From policies to implementation: Capped, reduced and wiped out
While the final legislation still needs to be drafted, the direction of travel is clear: despite the ongoing war in Ukraine, European lawmakers are determined to cut emissions and lift the carbon price levels. Businesses ought to start preparing for these huge changes now.
The total number of emission allowances (i.e. the Cap) will be reduced to ~50% of the 2021 level by 2030. During the CBAM transitional period, the amount of available free allocations will be reduced to ~40% of the 2021 level by 2030 (See Figure 3 below).
European lawmakers also agree that the MSR will need new rules. The MSR was set up in 2019 to absorb the oversupply of EUA to support the carbon price and to smooth market fluctuations. Allowances could be transferred between the market and the MSR. In the new proposals, from 2023 onwards, the MSR will be limited to under 400 million EUAs through the invalidation mechanism.
These shared efforts will lead to the elimination of the TNAC surplus by 2025. From 2026 onwards ,each year’s emission allowances will cap EU emissions in that year, as there will be no additional EUA in the market to trade.

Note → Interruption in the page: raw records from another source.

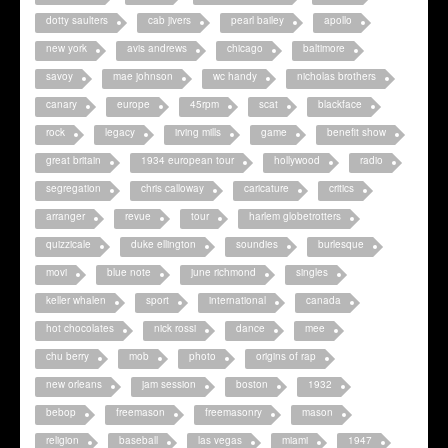
dotty saulters
cab jivers
pearl bailey
apollo
new york
avis andrews
chicago
baltimore
savoy
mae johnson
wc handy
nicholas brothers
canary
europe
45rpm
scat
blackface
rock
legacy
irving mills
game
benefit show
great britain
1934 european tour
hollywood
radio
segregation
chris calloway
caricature
critics
arranger
revue
tour
harlem globetrotters
quizzicale
duke ellington
soundies
burlesque
movi
blue note
june richmond
singles
keller whalen
sport
international
canada
hot chocolates
nick rossi
dance
mee
chu berry
mob
photo
origins of rap
new orleans
jam session
boston
1932
bebop
freemason
freemasonry
mason
religion
baseball
las vegas
miami
1947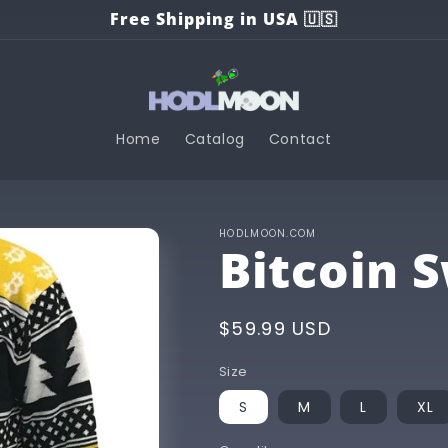
Free Shipping in USA 🇺🇸
Home
Catalog
Contact
HODLMOON.COM
Bitcoin 
Regular
$59.99 USD
price
Size
S
M
L
XL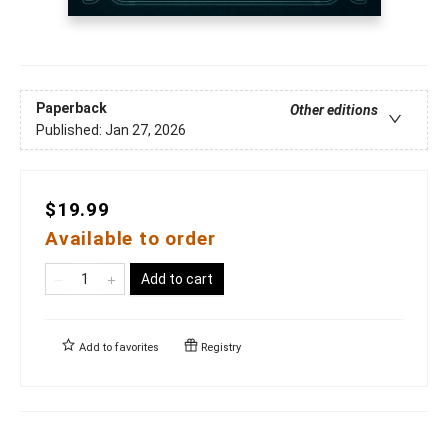
Paperback
Other editions
Published:
Jan 27, 2026
$19.99
Available to order
Add to cart
Add to
favorites
Registry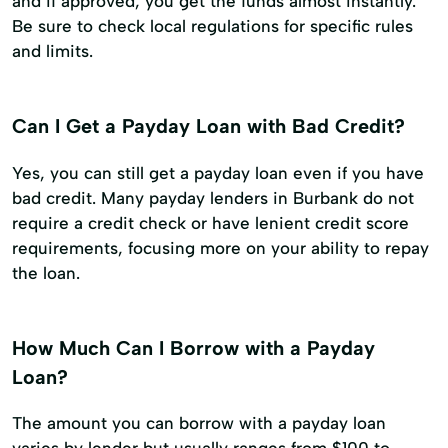
and if approved, you get the funds almost instantly.
Be sure to check local regulations for specific rules
and limits.
Can I Get a Payday Loan with Bad Credit?
Yes, you can still get a payday loan even if you have
bad credit. Many payday lenders in Burbank do not
require a credit check or have lenient credit score
requirements, focusing more on your ability to repay
the loan.
How Much Can I Borrow with a Payday
Loan?
The amount you can borrow with a payday loan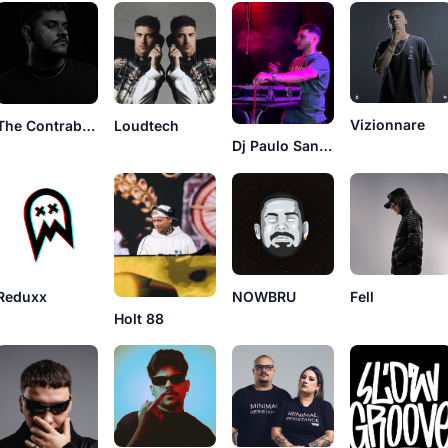
Vizionnare
The Contraband
Loudtech
Dj Paulo Santos
Reduxx
NOWBRU
Fell
Holt 88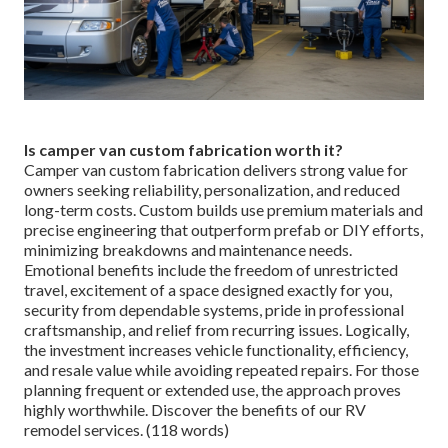
Is camper van custom fabrication worth it?
Camper van custom fabrication delivers strong value for
owners seeking reliability, personalization, and reduced
long-term costs. Custom builds use premium materials and
precise engineering that outperform prefab or DIY efforts,
minimizing breakdowns and maintenance needs.
Emotional benefits include the freedom of unrestricted
travel, excitement of a space designed exactly for you,
security from dependable systems, pride in professional
craftsmanship, and relief from recurring issues. Logically,
the investment increases vehicle functionality, efficiency,
and resale value while avoiding repeated repairs. For those
planning frequent or extended use, the approach proves
highly worthwhile. Discover the benefits of our RV
remodel services. (118 words)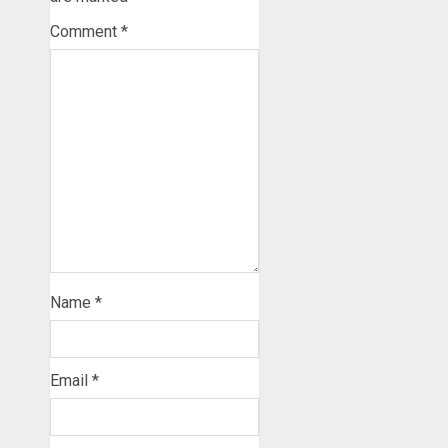
Comment
*
Name
*
Email
*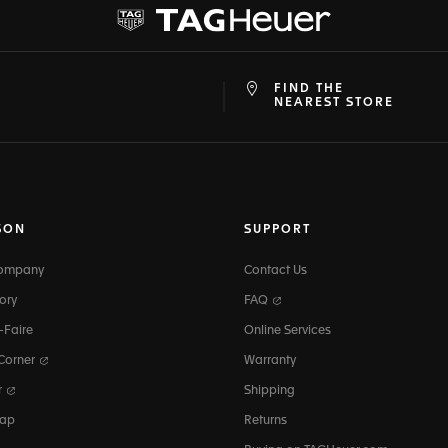
FIND THE
at
ine
NEAREST STORE
SON
SUPPORT
Company
Contact Us
ory
FAQ
-Faire
Online Services
 Corner
Warranty
r
Shipping
map
Returns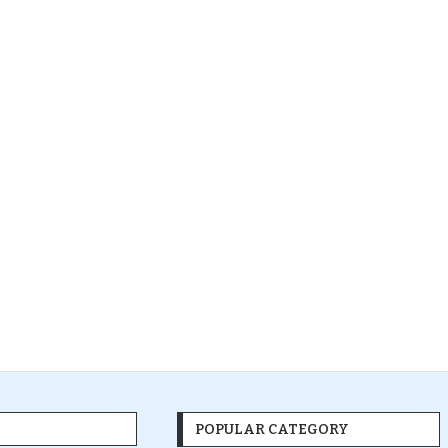
POPULAR CATEGORY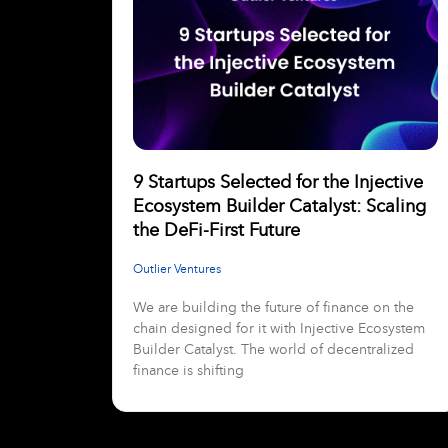
9 Startups Selected for the Injective
Ecosystem Builder Catalyst: Scaling
the DeFi-First Future
Outlier Ventures
We are building the future of finance on the
chain designed for it with Injective Ecosystem
Builder Catalyst. The world of decentralized
finance is shifting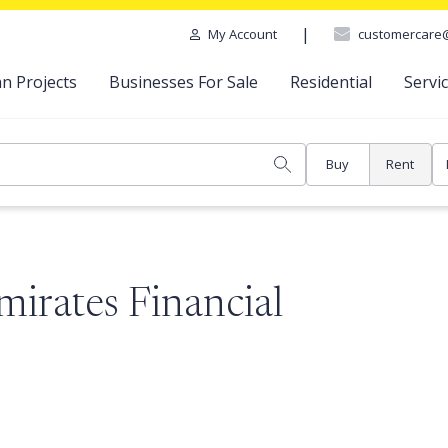
|
customercare
My Account
n Projects
Businesses For Sale
Residential
Servi
Buy
Rent
mirates Financial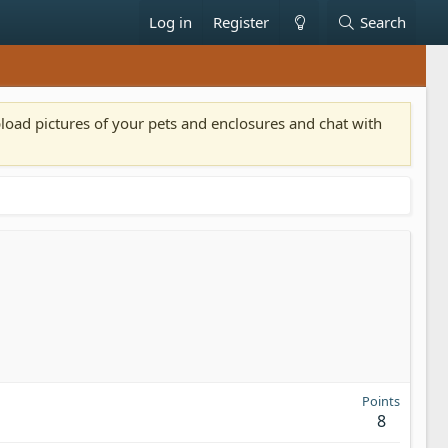
Log in
Register
Search
pload pictures of your pets and enclosures and chat with
Points
8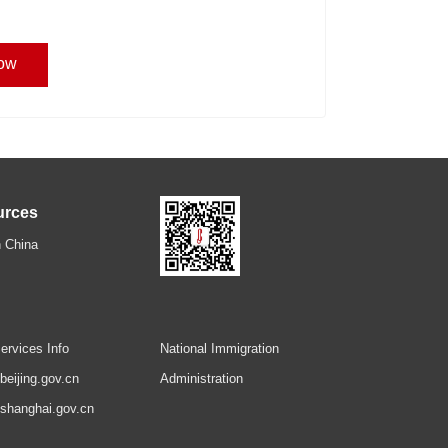
ow
urces
 China
ervices Info
National Immigration
.beijing.gov.cn
Administration
.shanghai.gov.cn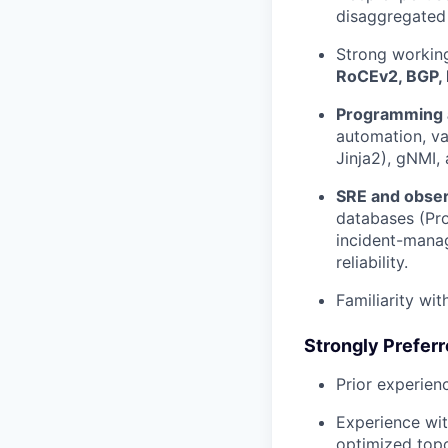
disaggregated
Strong workin
RoCEv2, BGP, 
Programming 
automation, va
Jinja2), gNMI,
SRE and obser
databases (Pro
incident-manag
reliability.
Familiarity wi
Strongly Prefer
Prior experien
Experience wit
optimized topo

Industries will be burdened by a high carbon cost
Factoring in the ETS revision, CRU forecasts the EU carbon price to reach ~€120 /tCO₂ in 2025 and ~€150 /tCO2 by 2030 (Figure 4). Meanwhile, the CBAM levy will be increasingly charged at the carbon price level with reducing free allocation. It is clear that sectors, especially those under the CBAM, such as steel, aluminium and fertilizers, will face a huge increase in carbon costs in the future and, until the free allocation is removed completely, a cost disadvantage relative to importers.
As an example, European BOF steelmakers currently receive ~80% of their EUA requirements through free allowances. Taking the average BOF emission intensity of ~2.0 tCO2/t crude steel produced, and today’s carbon price of ~€83 /tCO2, each tonne of BOF steel needs to pay €33.5 /t crude steel, 7% of today’s BOF cost. By 2030, only around one third of emissions will be covered by free allowances, resulting in a carbon cost in the range of €192 to €222 /t crude steel, ~40% of today’s BOF cost. The details of how the proposed ETS revisions will affect the steel industry will be further discussed in an upcoming insight.
There is no time to wait for decarbonisation
Businesses need to understand the ramifications of the upcoming legislation. European policymakers are determined to reduce carbon emissions over the coming decade despite the recent energy crisis and geopolitical uncertainties. Based on the original EC proposals, the European Parliament and the Council have agreed on their respective positions on the revised ETS and CBAM in line with the Paris Agreement. However, the final details of the legislation are still in the negotiation phase.
In many sectors, the cost of decarbonisation is already high. However, the cost of carbon compliance within the EU will soon be lifted higher, as carbon prices increase and free allocations fall, and it will be more broadly applicable as more sectors are included. In the meantime, CBAM will be introduced to limit international carbon leakage, but this is unlikely to be a panacea and higher carbon costs will likely render EU a less favourable choice in global trades. To mitigate these risks as much as possible, industries in the EU will need to seek the means for decarbonisation and accelerate the green transition to limit their exposure to ever higher carbon prices.